Thursday, August 8, 2013

Causal Inference: Hot Cocoa Edition

"A study of 60 elderly people with no dementia found two cups of cocoa a day improved blood flow to the brain in those who had problems to start with."
There was no randomized control group in this study, nor even a non-randomized control group. It has a pre-post design:
"[R]esearchers asked 60 people with an average age of 73 to drink two cups of cocoa a day - one group given high-flavanol cocoa and another a low-flavanol cocoa - and consume no other chocolate."
Time passed, lives were lived, and people drank cocoa. Then, the researchers attributed changes to the drinking of cocoa:
"Study author Dr. Farzaneh Sorond, a neurologist at Brigham and Women's Hospital and assistant professor of neurology at Harvard Medical School, said chocolate seemed to boost the brain's blood supply, citing an 8.3 percent increase in blood flow after a month's worth of hot cocoa...'In people with impaired blood flow, she added, "cocoa may be beneficial by delivering more fuel.'"
This research design is not up to the inferences and recommendations being made.
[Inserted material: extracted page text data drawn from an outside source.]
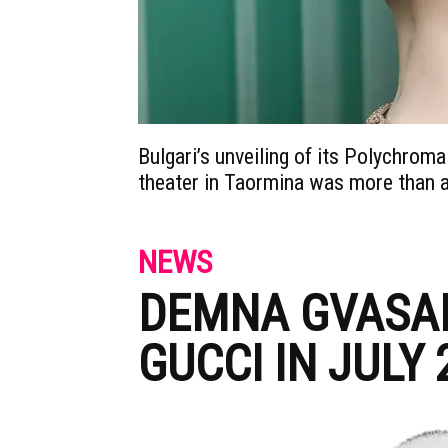
Bulgari’s unveiling of its Polychroma
theater in Taormina was more than a 
NEWS
DEMNA GVASAL
GUCCI IN JULY 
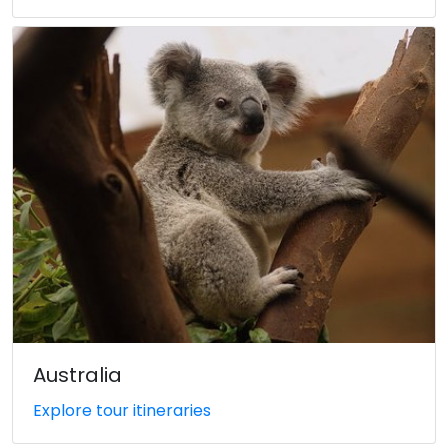
Australia
Explore tour itineraries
It is a flimsy foundation for any medical advice. Yet that is how it is being sold:  "Chocolate is the New Brain Food, "Cocoa Can Prevent Memory Loss."  

Crappy science reporting is often the dangerous offspring of a press office that writes a sexy, misleading press release and lazy reporters who swallow it whole. A researcher can lose control of the message. The quotes above indicate that, in this case, the researcher is also complicit.